Тони Мориссон - Любовь
Автобус, дорога домой – это запомнилось отрывочно; она то просыпалась, то мирно задремывала; морская соль и во сне продолжала щекотать ноздри. Но одно пробуждение было исключительно бурным: когда взгляду впервые за двадцать восемь лет открылся Силк, ярость взорвалась и ослепила ее. Аккуратные домики выстроились вдоль улиц, названных в честь то исторических персонажей, то пород деревьев, которые вырубили, чтобы сделать материалом стен и стропил. Заведение Масейо стояло на прежнем месте, через дорогу от церкви Агнца Божьего – не сдаваясь, мужественно держалось против новой котлетной закусочной «У Пэтти» на улице Принца Артура. И вот родной дом: вроде такой знакомый, но ты уезжаешь, а он продолжает меняться у тебя за спиной. Щедрые мазки маслом на холсте, который ты носила в голове, превращаются в потеки краски на стенах. Яркие, волшебно-живые соседи становятся туманными, контурными подобиями самих себя. Тот дом, что был гвоздем пришпилен к декорациям твоих мечтаний и кошмаров, вдруг от них отстегивается, и вот уже он не роскошный, а довольно потертый, но от этого становится еще более желанным, ибо то же, что случилось с ним, случилось и с тобой. Дом не съежился, это съежилась ты. Окна не перекосило – перекосило тебя. Значит, он стал еще более твоим, чем когда-либо.

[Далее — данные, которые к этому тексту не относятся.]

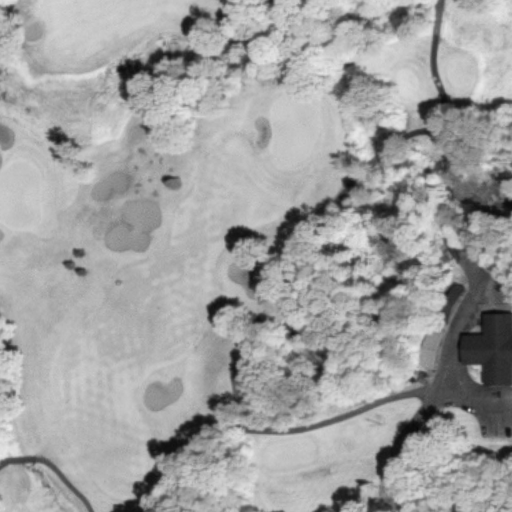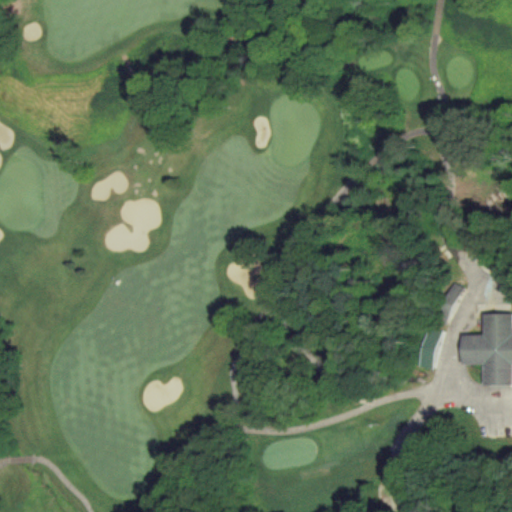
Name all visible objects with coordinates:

Взгляд Гиды, долгий и холодный, мог значить что угодно, только не приглашение, поэтому Кристина силком прорвалась мимо нее в дверь. После весьма кратких переговоров они пришли к некоему подобию соглашения, потому что Мэй была безнадежна, в доме грязь, у Гиды из-за артрита переставали действовать руки и никто во всем городе их обеих терпеть не мог. В результате окончившая частную школу хлопотала по дому, а не осилившая толком грамоту им правила. Проданная одним мужчиной билась с продавшейся другому. Какой же безумный накал отчаяния ей понадобился, чтобы вернуться, впереться и закрепиться в доме, владелица которого готова была сжечь его, лишь бы ее в нем не было! Однажды она и в самом деле подожгла кровать Кристины, причем именно с этой целью. Так что на этот раз для безопасности Кристина устроилась в маленькой квартирке рядом с кухней. Ее дыхание становилось чуть спокойнее, лишь когда она видела бесполезные руки Гиды, но, зная, на что эта женщина способна, сдержать свое сердце, которое в присутствии Гиды начинало биться рвано и неровно, не могла. Нет никого хитрее и коварней; и мстительнее никого тоже нет. Так что дверь из кухни в свое жилище Кристина снабдила крепким замком, а ключ от него прятала.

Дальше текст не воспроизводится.